Uma existência se abre quando levo meu filho mais novo de volta para sua casa. Andar ao lado de uma criança é sempre uma coisa muito especial. Mas naquele dia foi outra coisa: eu não andava mais em direção à sua casa com o objetivo de levá-lo tão somente, mas adentrava um mundo.
Explico isso melhor. Nós adultos nos perdemos do mundo real. Da vida corpórea e do sentido que lhe é inerente. Estamos sempre num monólogo interior, ausentes de nosso entorno e dos fluxos de consciência.
Volta e meia uma paixão triste, para pensar agora com Espinosa, me toma. Medito: que seja, tudo flui. E assim caminhamos os dois, conversando, mas deixando que a paisagem se desdobre em pura duração.
Folhas secas no chão, o ar limpo depois da chuva, a calçada, o céu, as casas... E mais folhas que aparecem aqui e ali, tudo em movimento, puro cinema.
Mas é a leitura de Bergson e Deleuze que me permite compreender melhor, mediante o que ele chama de intuição, o que vem a ser esse tempo presente. O presente é sempre o que passa. É sempre passado. E os tempos coexistem. Antes do presente, do qual procura se esquivar como sucedâneo de momentos, um após o outro, Deleuze instala-se, via Bergson, na pura duração, que é fluxo contínuo e heterogêneo, na qual os tempos coexistem, um em cima do outro, por camadas, e não linearmente, sucessivamente.
A descoberta do menino sobre o presente como o passado imediato é maravilhosa. Ainda aos 5 anos, lembro-me de ele me surpreendendo ao dizer:
- Agora, já passou...
Isso é maravilhoso.
No entanto, o mecanismo sensório-motor de nossos hábitos e linguagem produz uma situação de espera do que virá. Aprisionados entre uma imagem-lembrança e uma expectativa, nos recusamos a habitar uma pura duração.

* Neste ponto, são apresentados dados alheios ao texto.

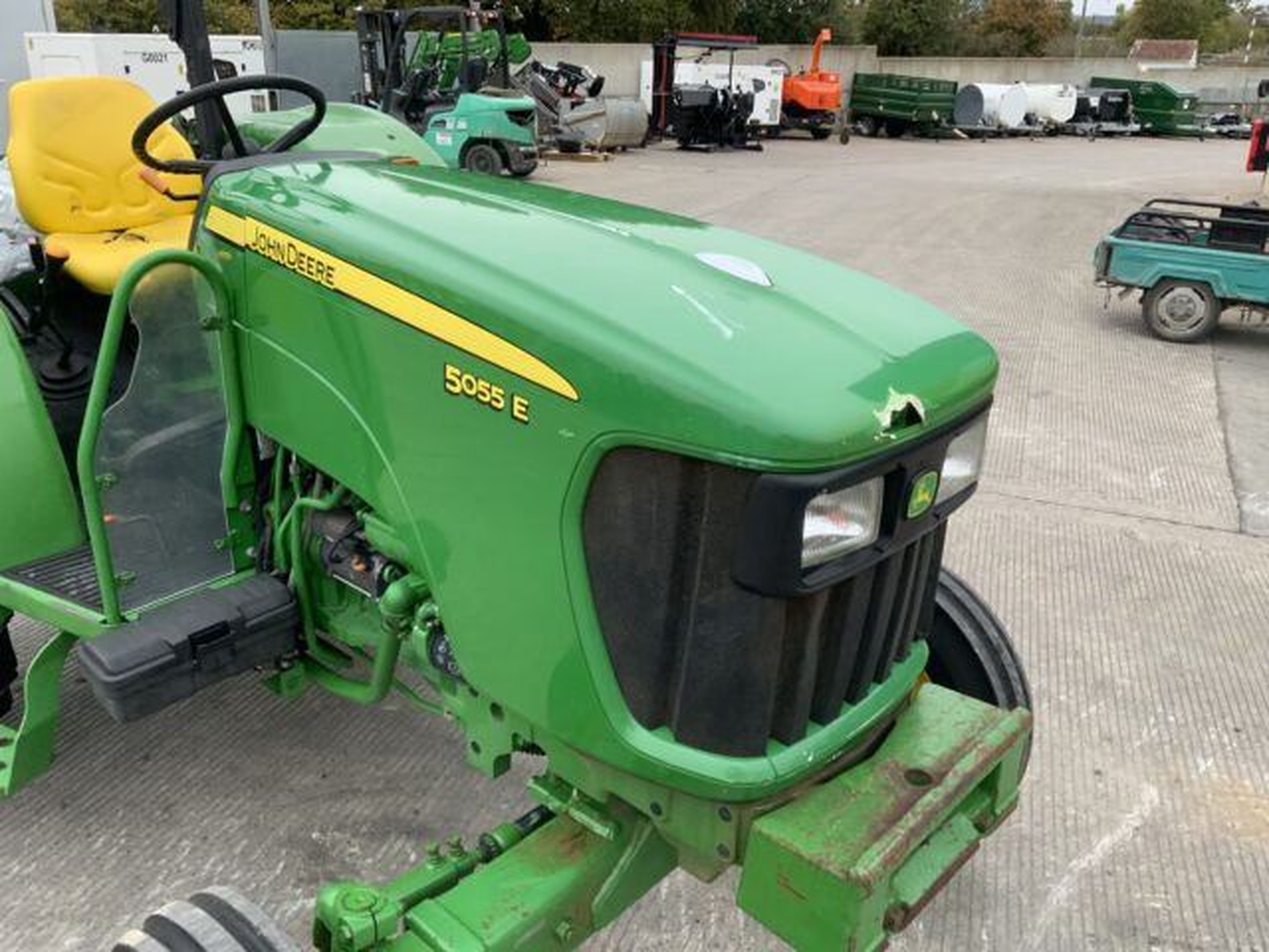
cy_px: 476
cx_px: 634
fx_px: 1063
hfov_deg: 61.7
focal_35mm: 29
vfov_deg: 48.2
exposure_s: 1/122
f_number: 1.8
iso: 64
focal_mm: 3
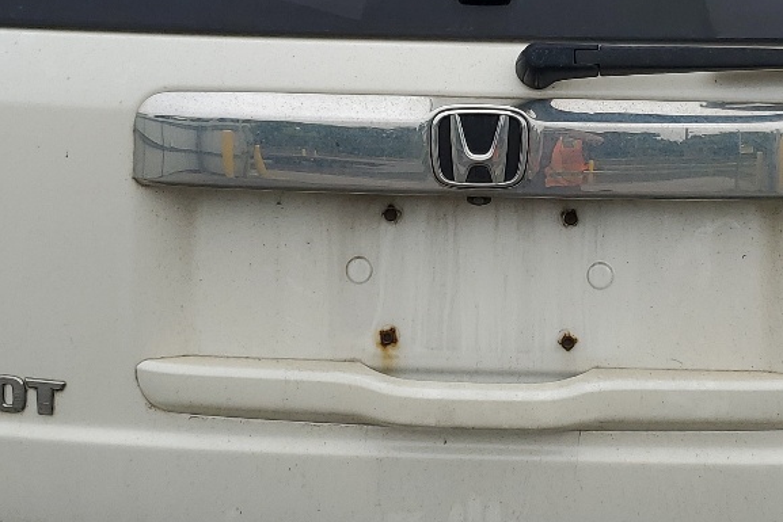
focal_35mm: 75
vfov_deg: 18.1
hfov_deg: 26.9
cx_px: 476
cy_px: 123
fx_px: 1632
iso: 50
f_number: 1.5
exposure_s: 1/1667
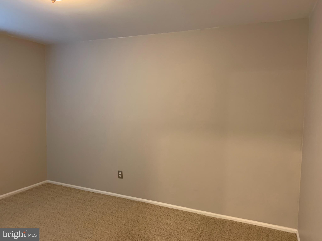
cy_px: 120
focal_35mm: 26
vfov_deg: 53.1
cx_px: 161
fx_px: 242
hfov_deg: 67.3
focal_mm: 4.25
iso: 320
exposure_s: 1/40
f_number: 1.8
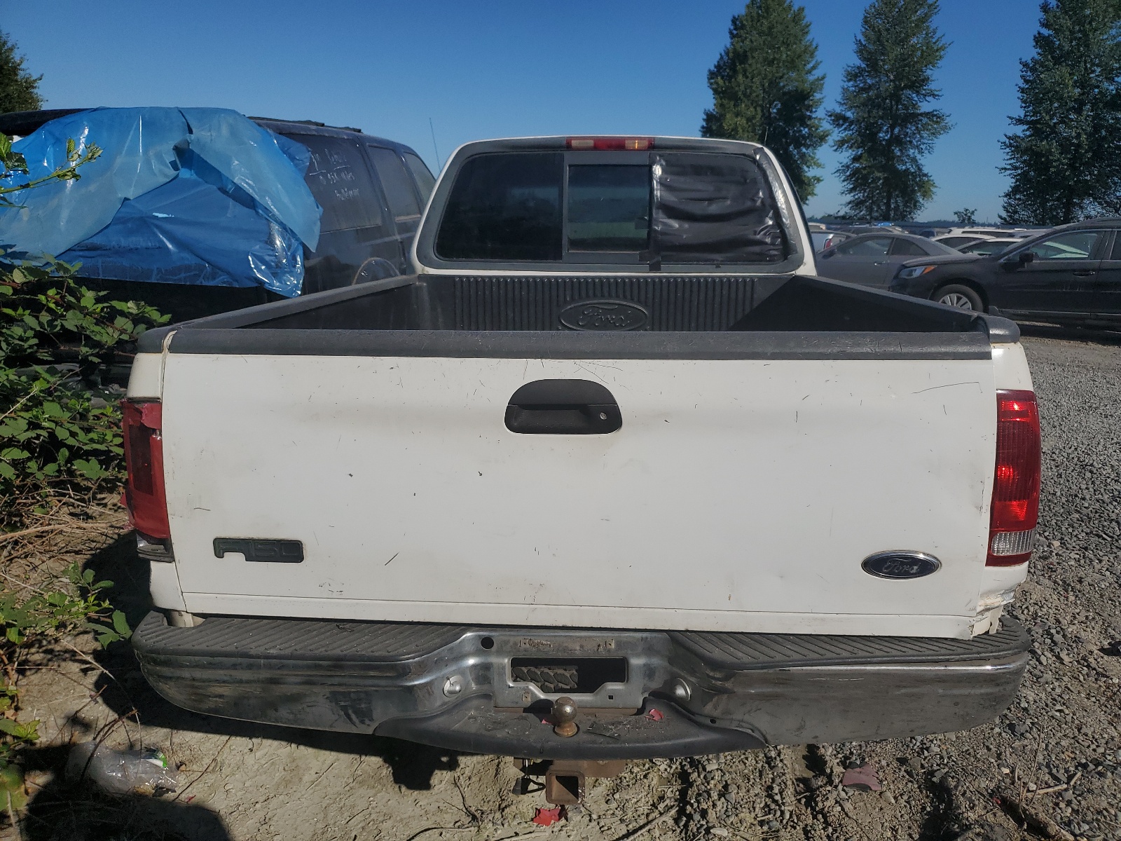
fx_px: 842
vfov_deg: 53.1
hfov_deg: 67.3
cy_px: 420
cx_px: 560
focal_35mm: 26
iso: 52
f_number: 1.5
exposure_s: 1/10000
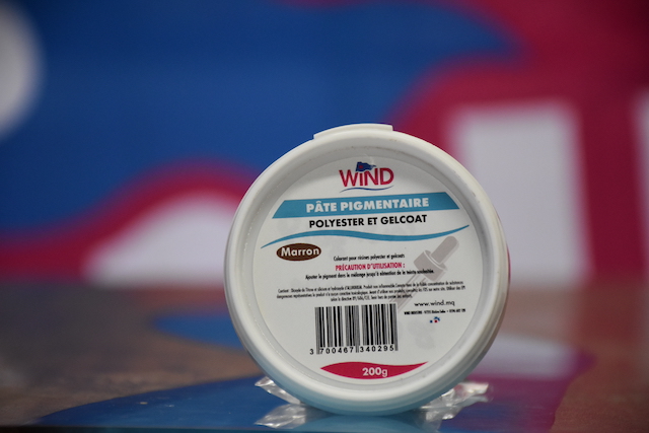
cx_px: 324
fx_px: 3786
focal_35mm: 210
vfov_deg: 6.5
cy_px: 216
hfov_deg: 9.8
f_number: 5.6
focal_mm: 140
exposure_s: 1/125
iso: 1600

Andávamos, então, de volta para a casa do menino. E não havia tristeza, nem da parte dele, nem da minha. E nem qualquer expectativa - não havia pressa de chegar a lugar nenhum. Sabíamos para onde íamos, só isso. E o tempo era todo nosso.
Veio até mim os idos da minha meninice, numa noite de Natal, virando uma esquina do bairro da minha cidade do nordeste de Minas, com meus revólveres de cowboy na cintura. Aquele passado coexiste com o presente que ele foi, essa a grande lição de Bergson, segundo Deleuze.
Quando habitamos uma duração pura, há um sucessão puramente interna, heterogênea e contínua (Deleuze, in Bergsonismo).
Subimos as escadas ainda conversando, os dois, findo o dia, esquecidos de si.